Our study showed that patients with MF may obtain anatomical and functional improvement from 23-gauge vitrectomy with ILM peeling at least 6 months following (p < 0.001). Many earlier studies confirmed that PPV with ILM peeling results in better BCVA and anatomic outcomes compared with PPV alone [6, 9, 10, 14, 15, 24–26]. However, some researchers hypothesized that total ILM peeling could increase the risk of developing a FTMH, macular shift and inner retinal dimples [6, 27]. 'Fovea-sparing ILM peeling' method was raised by Ho[8] and Shimada[6] to prevent the formation of FTMH and to reduce the damage to the structure of macular after vitrectomy. Although it's extremely challenging to preserve a small size of spared-fovea ILM with long axial length. If the size is not small enough or the margin is not sharp, the preserved ILM itself may cause a late contraction [6].
In our study, the eyes with FD had a thicker baseline mean CFT and a thinner postoperative mean CFT, compared with those without FD, probably due to EZ disruption preoperatively related to the foveoschisis and FD. This disruptive change may bring about worse preoperative VA and postoperative VA, compared with those eyes without FD at baseline [28]. Our study showed that a better baseline BCVA and absence of FD were significantly correlated with a better visual prognosis (p < 0.001), similar to the results by Lee et al.[29] and Al-Badawi et al.[30]. Nonetheless, even eyes with FD achieved as much improvement in vision and macular structure as eyes without FD from baseline. Therefore, when the central fovea is affected, with vision decline, it is effective to take surgical treatment of vitrectomy in time to restore the foveal configuration and prevent macular hole and retinal detachment. For eyes with FD with long-term low vision, surgery is still an effective way to improve VA.
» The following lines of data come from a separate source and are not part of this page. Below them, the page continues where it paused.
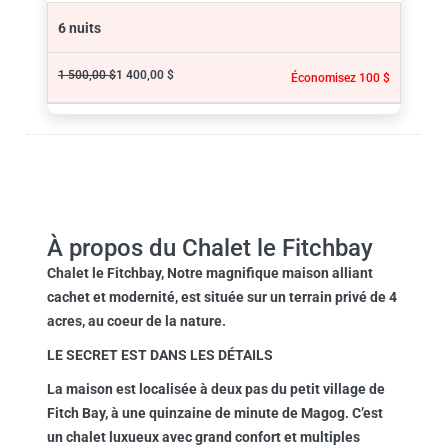
6 nuits
1 500,00 $
1 400,00 $
Économisez 100 $
À propos du Chalet le Fitchbay
Chalet le Fitchbay
, Notre magnifique maison alliant
cachet et modernité, est située sur un terrain privé de 4
acres, au coeur de la nature.
LE SECRET EST DANS LES DÉTAILS
La maison est localisée à deux pas du petit village de
Fitch Bay, à une quinzaine de minute de Magog. C’est
un chalet luxueux avec grand confort et multiples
Whether or not to use gas tamponade and which gas is more suitable for tamponade has been controversial [15, 21, 31]. We insist on the application of gas tamponade to achieve more rapid MF resolution to protect macular function. Jiang et al.[32] considered that C3F8 was more effective in patients than air. Hwang et al.[19] reported that there was no significant difference in postoperative BCVA between air tamponade group and C3F8 group. In this study, air, C2F6 and C3F8 tamponade were divided into three groups according to different tamponade material. There was no significant difference in FD and combined cataract surgery between the three groups (P = 0.45 and P = 0.46), which could exclude the effect of both on the statistical results. All eyes of the three groups showed significant visual improvement after vitrectomy. The air tamponade group showed a greater improvement in postoperative BCVA compared with the C3F8 tamponade group. This disparity can be explained to some extent by the expansion and long retention time in eyes, which may lead to lens opacity and high intraocular pressure [15]. The postoperative complications showed that 1 case of secondary glaucoma and 12 cases of complicated cataract were with C3F8 tamponade, 2 cases of complicated cataract with air tamponade. The results indicated that air tamponade was more effective than C3f8 tamponade, with fewer side effects. Compared with C3F8, air tamponade can provide faster visual recovery and reduce the occurrence of postoperative complications.
FTMH is a common complication after PPV with ILM peeling for MF, with an incidence of about 12.5%ཞ27.3%. ILM peeling, gas tamponade, and preoperative ellipsoid disruption may be risk factors [14–16, 21, 23, 28, 33]. In our study, 2 of 62 eyes (3.2%) developed FTMH with total ILM peeling, similar to the incidence of PPV without ILM peeling studies and fovea-sparing ILM peeling studies [34–36]. It has been reported that postoperative FTMH is more common in MF with FD [2, 37, 38]. Preoperative lamellar MH was observed in the two cases of our study that developed postoperative FTMH (one case with C3F8 tamponade, the other one with C2F6 tamponade). Tian's research showed that the only risk factor for development of postoperative FTMH was preoperative outer lamellar MH [36]. We hypothesized that the foveal tissue with lamellar MH or EZ defect is fragile and is more easily damaged, regardless of the surgical procedure selection, fovea-sparing or total ILM peeling. How to reduce the occurrence of postoperative MH requires further study.
There are several limitations to this study. First, although our surgical technique was standardised, the decision to use either air or expansive gas intraocular tamponade depended on the surgical period (by June 2017) and the surgeon's experience rather than being driven by particular guidelines. Second, we didn't note EZ disruption in the study, because some OCT scans were of poor quality caused by lens opacity and extreme axial length. Third, the sample size was not enough, and the patients were not randomized into groups.